Multinomial distribution - Wikipedia, the free encyclopedia

Re: Marginal of a joint multinomial reduces to a binomial, but how?

Hey man. That is really cool. I think I need to just practise a bit to get it down pat. You are pretty good at this stuff. . . what do you do if you dont mind my asking? I see you are a student. I am doing a neuroscience PhD.

Anyway, thanks again. Jon

Re: Marginal of a joint multinomial reduces to a binomial, but how?

Quote:

Originally Posted by

**Mathsdog** Hey man. That is really cool.

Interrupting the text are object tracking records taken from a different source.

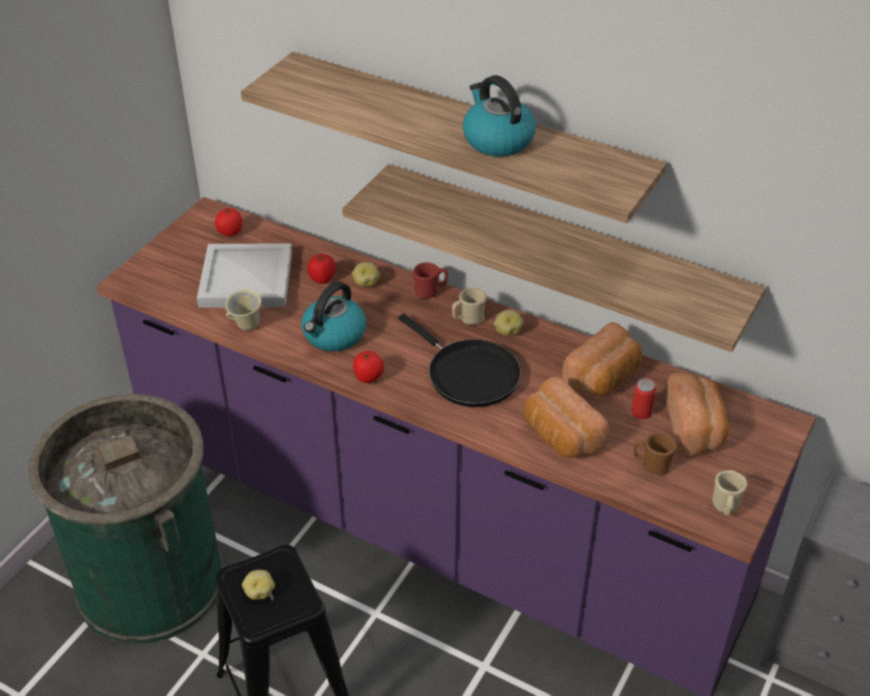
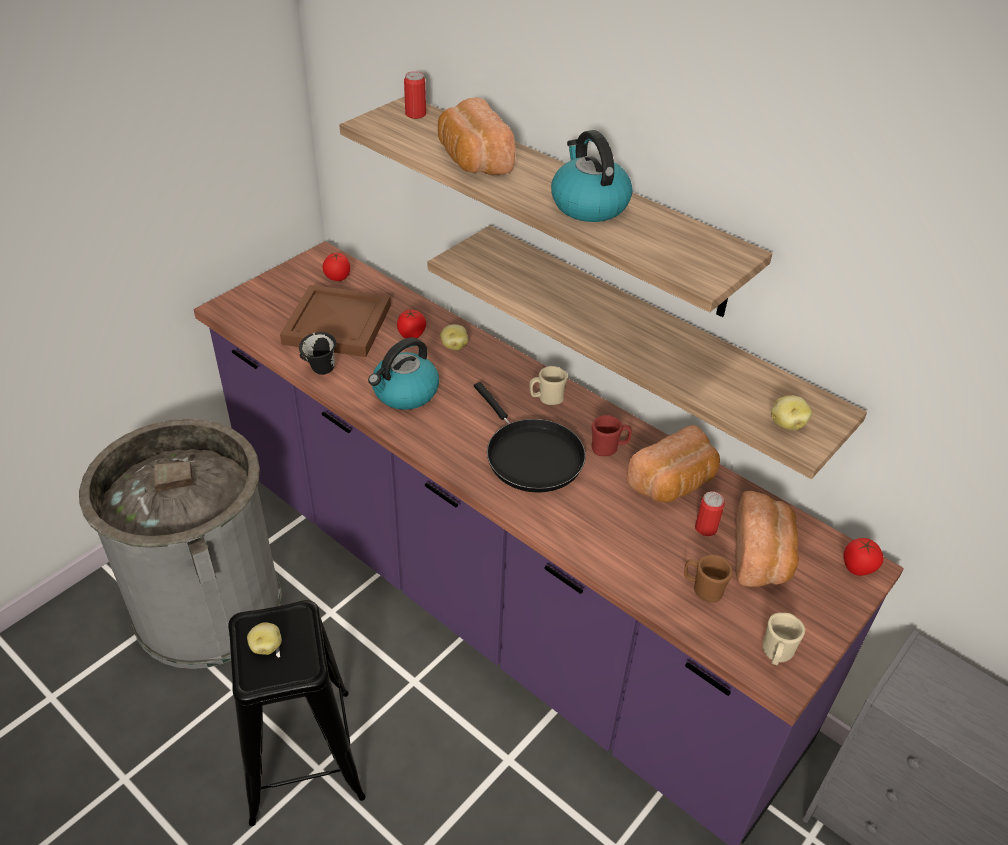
camera: 10 degrees right, 0 degrees up
(150, 580) = (208, 605): green trash can -> grey trash can
(244, 280) = (335, 325): white tray -> brown tray
(246, 328) = (321, 372): beige mug -> black mug
(308, 71) = (415, 114): none -> can
(369, 378) = (426, 442): tomato -> tomato (857, 568)
(430, 292) = (516, 365): red mug -> red mug (608, 448)
(507, 331) = (584, 417): potato -> potato (786, 423)
(560, 436) = (610, 539): bread -> bread (472, 160)

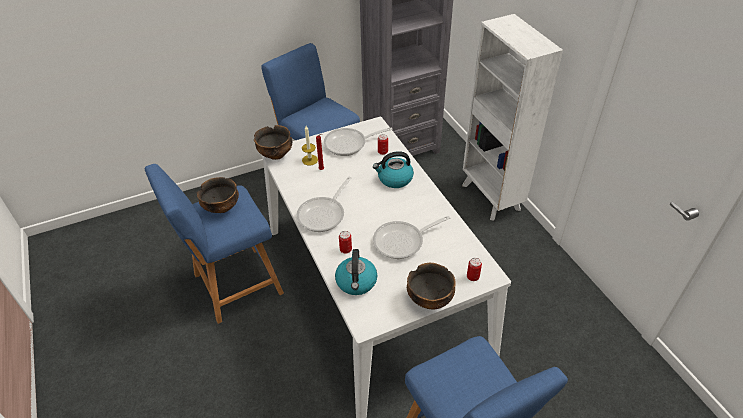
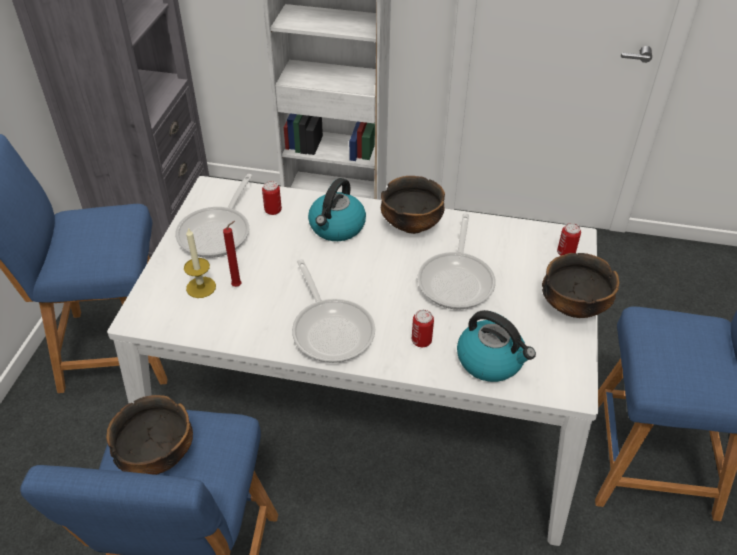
camera: 55 degrees left, 0 degrees up
(276, 154) = (140, 318): bowl -> bowl (411, 225)

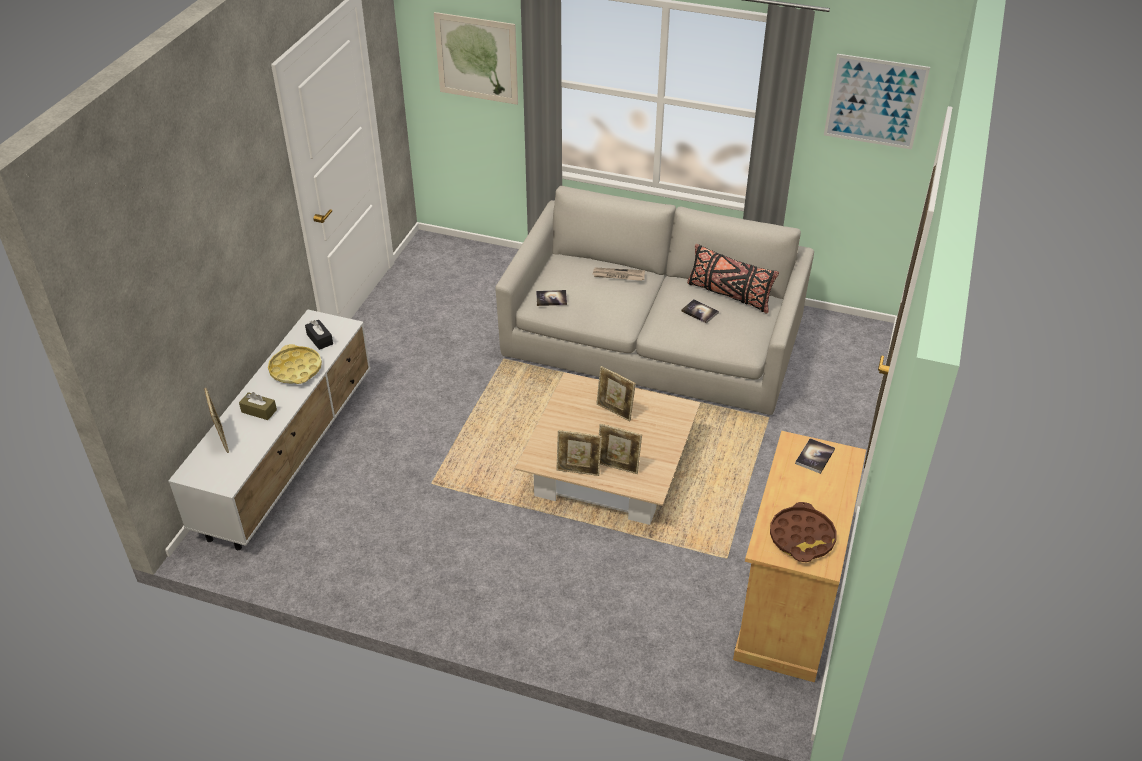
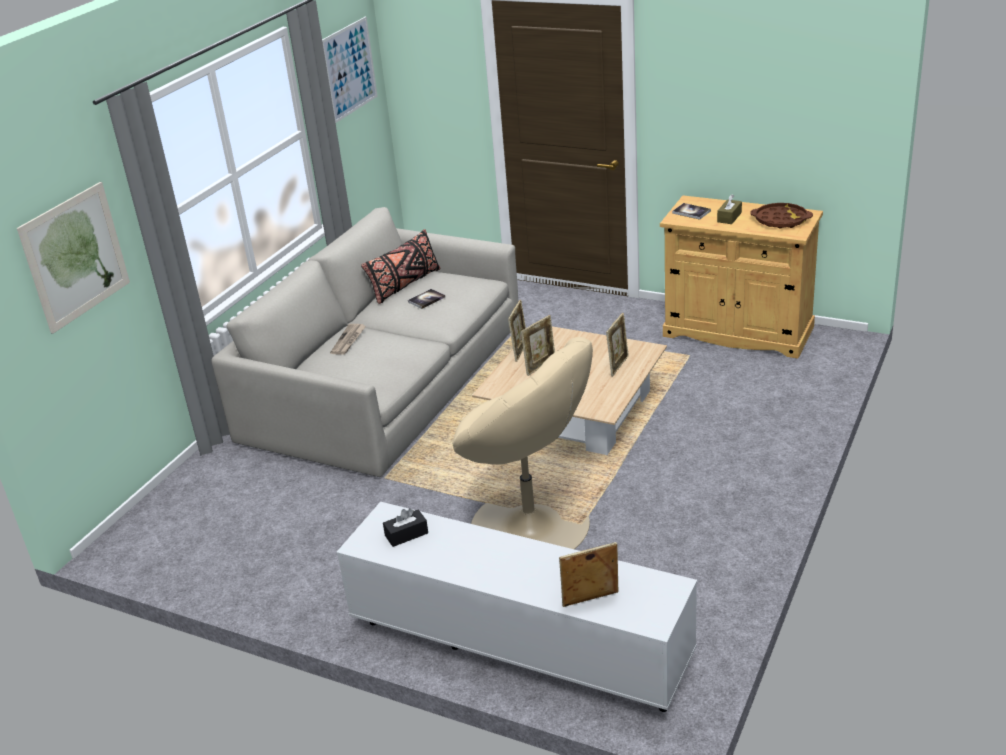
camera: 80 degrees left, 10 degrees down
(259, 411) = (540, 574): brown tissue box -> brown tissue box (729, 217)
(295, 369) = (463, 550): yellow tray -> none
(433, 452) = (531, 526): none -> beige armchair
(551, 298) = (371, 381): book -> none
(578, 471) = (622, 386): picture frame -> picture frame (520, 351)

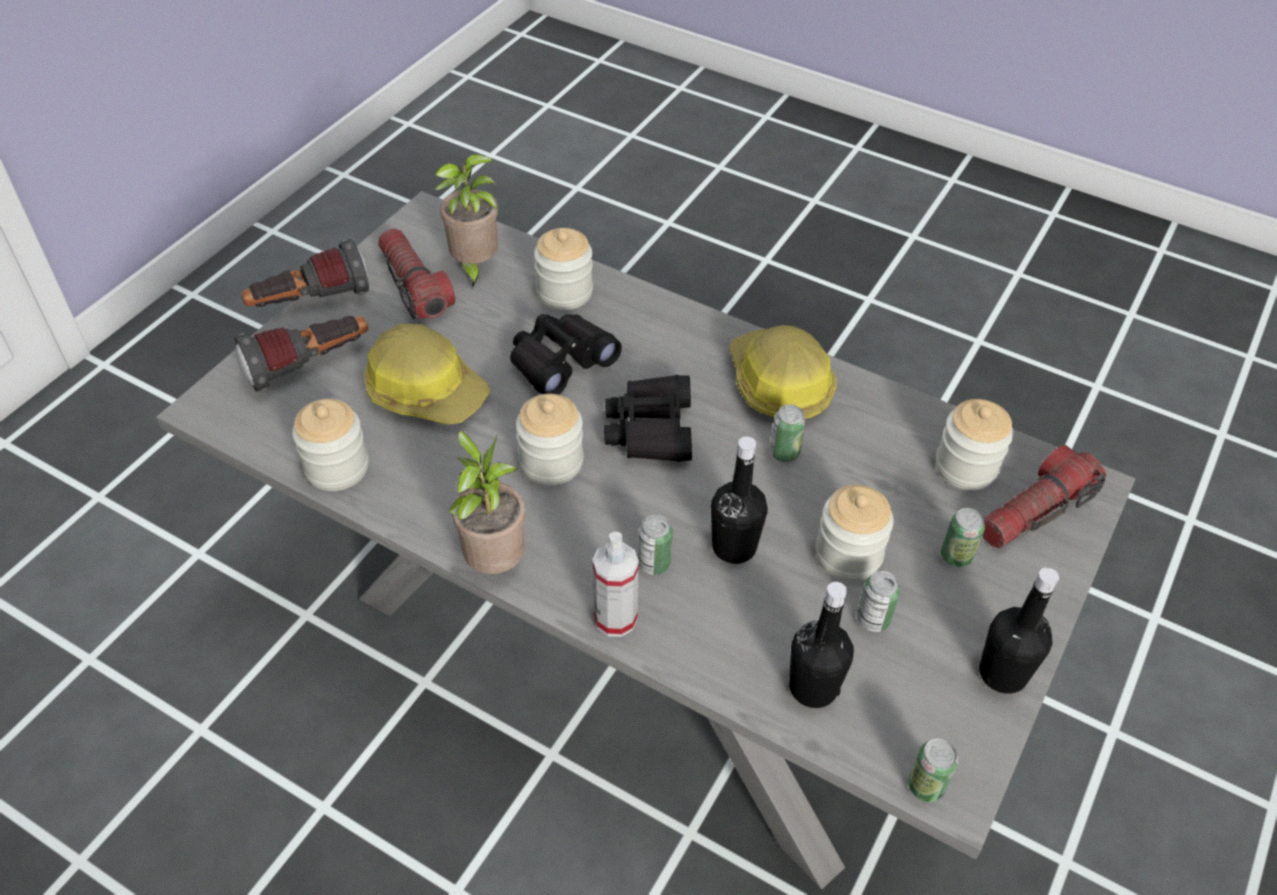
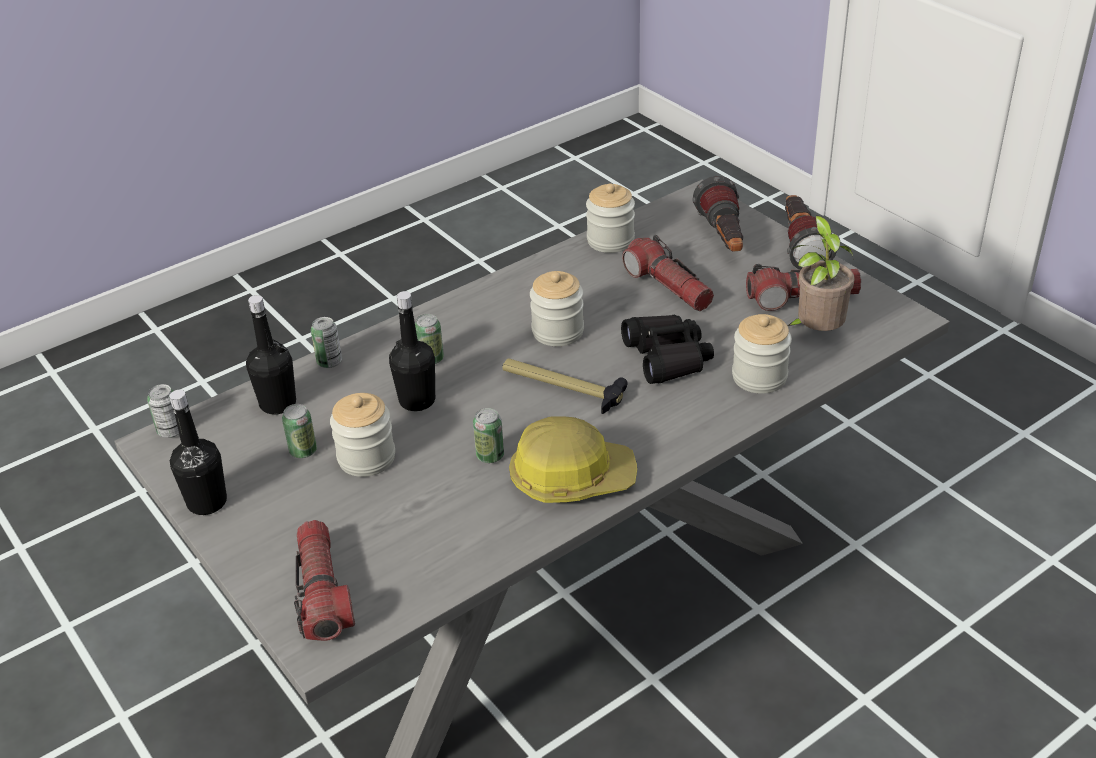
camera: 115 degrees right, 10 degrees down
(426, 390) = (668, 286): hard hat -> flashlight
(494, 561) = (483, 291): potted plant -> none
(615, 619) = (399, 332): spray bottle -> none
(651, 429) = (562, 388): black binoculars -> hammer
(956, 556) = (319, 519): can -> can (329, 362)
(966, 467) = (400, 567): jar -> none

I think I need to just practise a bit to get it down pat. You are pretty good at this stuff. . . what do you do if you dont mind my asking? I see you are a student. I am doing a neuroscience PhD.

Anyway, thanks again. Jon

Its all about practice. You'll get better at it. I am studying Biostatistics(MS).